BEGIN Text provided

Well, the MSU IT conference is long and gone, so I’d figure I would write some sort of review of it.
All in all, it was a very well run and organized conference. A conference consisting only of the people that you work with seems weird to people who work in small to medium sized companies, but when there are over 1,000 IT staff in a place that has 10,000+ workers (and 50,000+ people all together), you tend to build silos, and not communicate between them. This conference was designed from the ground up to break these silos. Things like assigned seating during meals with people you typically don’t know really helps with this.
Breakfast and the keynote speaker were great.
Gerry McCartney, the Purdue CIO had an excellent speech about innovation within the education scope. It made a couple things click in my mind, and really raised some questions within our own community. I got to talk to him a bit after the keynote, and got to talk about the same innovation topic a bit.
The sessions were good as usual. I got to sit in on Jeff Utter and Jeff Goke-Smith’s presentation on network security. Both really know their stuff, so they made it difficult for me to give them a hard time. Their presentation really should have been about two hours, but they did really well with the time they had.
After a brief lunch I had my session on VoIP technologies. I had a packed room, with people standing by the door, and only two chairs left in the entire place. I talked about our department, what VoIP was, what were the pros and cons of using VoIP on your data network, and of course the demos.

END Text provided
BEGIN Dataset extract

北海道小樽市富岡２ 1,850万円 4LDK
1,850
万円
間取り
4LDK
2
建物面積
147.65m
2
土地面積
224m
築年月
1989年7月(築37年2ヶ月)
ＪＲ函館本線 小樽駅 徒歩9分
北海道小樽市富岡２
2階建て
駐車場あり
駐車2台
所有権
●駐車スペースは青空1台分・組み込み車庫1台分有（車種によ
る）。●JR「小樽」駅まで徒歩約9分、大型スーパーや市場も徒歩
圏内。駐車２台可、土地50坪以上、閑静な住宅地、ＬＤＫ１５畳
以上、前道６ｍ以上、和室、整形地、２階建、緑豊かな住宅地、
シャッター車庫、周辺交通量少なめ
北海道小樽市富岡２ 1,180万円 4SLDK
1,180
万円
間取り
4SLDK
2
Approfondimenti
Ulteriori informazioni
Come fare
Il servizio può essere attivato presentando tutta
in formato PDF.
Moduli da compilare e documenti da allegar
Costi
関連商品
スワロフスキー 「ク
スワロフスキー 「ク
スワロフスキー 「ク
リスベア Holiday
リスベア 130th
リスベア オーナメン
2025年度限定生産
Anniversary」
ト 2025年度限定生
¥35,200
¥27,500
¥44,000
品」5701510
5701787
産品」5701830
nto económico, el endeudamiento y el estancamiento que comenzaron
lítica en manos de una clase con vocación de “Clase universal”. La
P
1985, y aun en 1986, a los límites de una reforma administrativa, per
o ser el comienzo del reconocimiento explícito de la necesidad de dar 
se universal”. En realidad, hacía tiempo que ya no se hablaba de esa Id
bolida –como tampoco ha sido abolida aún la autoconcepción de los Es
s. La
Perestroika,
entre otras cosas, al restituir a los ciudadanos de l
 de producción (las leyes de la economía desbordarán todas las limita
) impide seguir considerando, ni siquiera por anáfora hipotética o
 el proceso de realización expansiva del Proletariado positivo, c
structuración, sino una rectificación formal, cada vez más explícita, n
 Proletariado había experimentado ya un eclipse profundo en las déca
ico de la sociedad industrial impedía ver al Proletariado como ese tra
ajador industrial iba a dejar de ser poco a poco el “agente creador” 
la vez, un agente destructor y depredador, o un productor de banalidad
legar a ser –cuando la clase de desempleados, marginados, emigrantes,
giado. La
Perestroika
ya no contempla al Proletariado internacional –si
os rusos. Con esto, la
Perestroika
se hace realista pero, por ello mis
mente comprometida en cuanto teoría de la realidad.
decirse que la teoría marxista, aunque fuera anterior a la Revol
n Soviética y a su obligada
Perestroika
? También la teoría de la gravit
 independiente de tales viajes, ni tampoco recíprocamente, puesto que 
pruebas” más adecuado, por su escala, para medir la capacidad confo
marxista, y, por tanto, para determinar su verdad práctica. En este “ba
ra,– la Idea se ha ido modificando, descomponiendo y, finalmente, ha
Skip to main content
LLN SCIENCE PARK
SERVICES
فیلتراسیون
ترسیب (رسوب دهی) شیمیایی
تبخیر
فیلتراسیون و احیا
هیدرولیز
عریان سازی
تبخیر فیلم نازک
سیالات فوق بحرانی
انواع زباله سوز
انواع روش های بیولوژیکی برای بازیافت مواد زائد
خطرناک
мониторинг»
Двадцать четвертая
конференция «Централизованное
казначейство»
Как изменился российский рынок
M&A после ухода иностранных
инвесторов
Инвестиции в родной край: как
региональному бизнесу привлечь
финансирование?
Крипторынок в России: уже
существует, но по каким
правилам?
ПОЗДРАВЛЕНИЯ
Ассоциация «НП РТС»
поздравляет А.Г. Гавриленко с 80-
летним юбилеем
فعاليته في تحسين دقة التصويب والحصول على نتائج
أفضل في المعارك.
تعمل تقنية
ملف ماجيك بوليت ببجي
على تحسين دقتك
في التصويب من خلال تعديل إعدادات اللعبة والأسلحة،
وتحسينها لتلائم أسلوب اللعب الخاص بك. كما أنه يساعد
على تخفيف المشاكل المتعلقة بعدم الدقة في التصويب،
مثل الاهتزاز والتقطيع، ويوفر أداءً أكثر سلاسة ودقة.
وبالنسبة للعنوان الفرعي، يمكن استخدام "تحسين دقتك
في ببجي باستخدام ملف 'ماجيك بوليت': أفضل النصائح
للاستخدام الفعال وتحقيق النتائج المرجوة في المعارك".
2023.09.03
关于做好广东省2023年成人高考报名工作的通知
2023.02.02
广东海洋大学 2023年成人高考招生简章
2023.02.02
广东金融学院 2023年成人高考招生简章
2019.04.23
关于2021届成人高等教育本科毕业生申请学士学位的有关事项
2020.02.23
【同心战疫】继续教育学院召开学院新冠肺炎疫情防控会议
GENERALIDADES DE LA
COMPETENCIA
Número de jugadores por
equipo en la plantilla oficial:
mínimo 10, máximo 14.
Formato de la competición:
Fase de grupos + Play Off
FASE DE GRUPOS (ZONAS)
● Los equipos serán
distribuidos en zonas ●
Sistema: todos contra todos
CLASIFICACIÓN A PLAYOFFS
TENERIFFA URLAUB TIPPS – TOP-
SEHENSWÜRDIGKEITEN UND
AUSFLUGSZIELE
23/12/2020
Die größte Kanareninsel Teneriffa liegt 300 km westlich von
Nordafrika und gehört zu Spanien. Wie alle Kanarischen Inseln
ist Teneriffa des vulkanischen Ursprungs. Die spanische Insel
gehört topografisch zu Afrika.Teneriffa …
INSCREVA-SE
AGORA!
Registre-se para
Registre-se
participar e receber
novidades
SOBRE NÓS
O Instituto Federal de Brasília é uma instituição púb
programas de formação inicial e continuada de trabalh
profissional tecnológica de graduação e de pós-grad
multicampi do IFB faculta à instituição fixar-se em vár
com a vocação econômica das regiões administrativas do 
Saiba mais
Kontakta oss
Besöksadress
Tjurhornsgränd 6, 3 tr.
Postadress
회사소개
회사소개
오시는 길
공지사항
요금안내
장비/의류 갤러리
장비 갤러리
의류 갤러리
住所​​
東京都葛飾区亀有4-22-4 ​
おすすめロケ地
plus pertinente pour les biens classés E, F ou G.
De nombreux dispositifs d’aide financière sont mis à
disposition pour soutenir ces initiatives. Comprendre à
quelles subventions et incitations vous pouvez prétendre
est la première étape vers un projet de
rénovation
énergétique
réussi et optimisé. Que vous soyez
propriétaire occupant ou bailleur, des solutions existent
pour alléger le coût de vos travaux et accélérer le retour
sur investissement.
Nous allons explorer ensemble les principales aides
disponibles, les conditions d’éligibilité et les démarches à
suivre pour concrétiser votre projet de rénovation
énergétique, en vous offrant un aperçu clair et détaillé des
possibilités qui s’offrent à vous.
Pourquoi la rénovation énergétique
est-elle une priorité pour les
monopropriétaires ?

END Dataset extract

### Task set
a) Transcribe the passage of the conference review that begins at the words "The sessions were" and stops after the words "course the demos.".
b) Restate word for word the lines of the records, beginning at the first line of the records and stopping after the line that contains "以上、前道６ｍ以上、和室、整形地、２階建、緑豊かな住宅地、", with both of those lines included.

### Outputs for the tasks
a)
The sessions were good as usual. I got to sit in on Jeff Utter and Jeff Goke-Smith’s presentation on network security. Both really know their stuff, so they made it difficult for me to give them a hard time. Their presentation really should have been about two hours, but they did really well with the time they had.
After a brief lunch I had my session on VoIP technologies. I had a packed room, with people standing by the door, and only two chairs left in the entire place. I talked about our department, what VoIP was, what were the pros and cons of using VoIP on your data network, and of course the demos.

b)
北海道小樽市富岡２ 1,850万円 4LDK
1,850
万円
間取り
4LDK
2
建物面積
147.65m
2
土地面積
224m
築年月
1989年7月(築37年2ヶ月)
ＪＲ函館本線 小樽駅 徒歩9分
北海道小樽市富岡２
2階建て
駐車場あり
駐車2台
所有権
●駐車スペースは青空1台分・組み込み車庫1台分有（車種によ
る）。●JR「小樽」駅まで徒歩約9分、大型スーパーや市場も徒歩
圏内。駐車２台可、土地50坪以上、閑静な住宅地、ＬＤＫ１５畳
以上、前道６ｍ以上、和室、整形地、２階建、緑豊かな住宅地、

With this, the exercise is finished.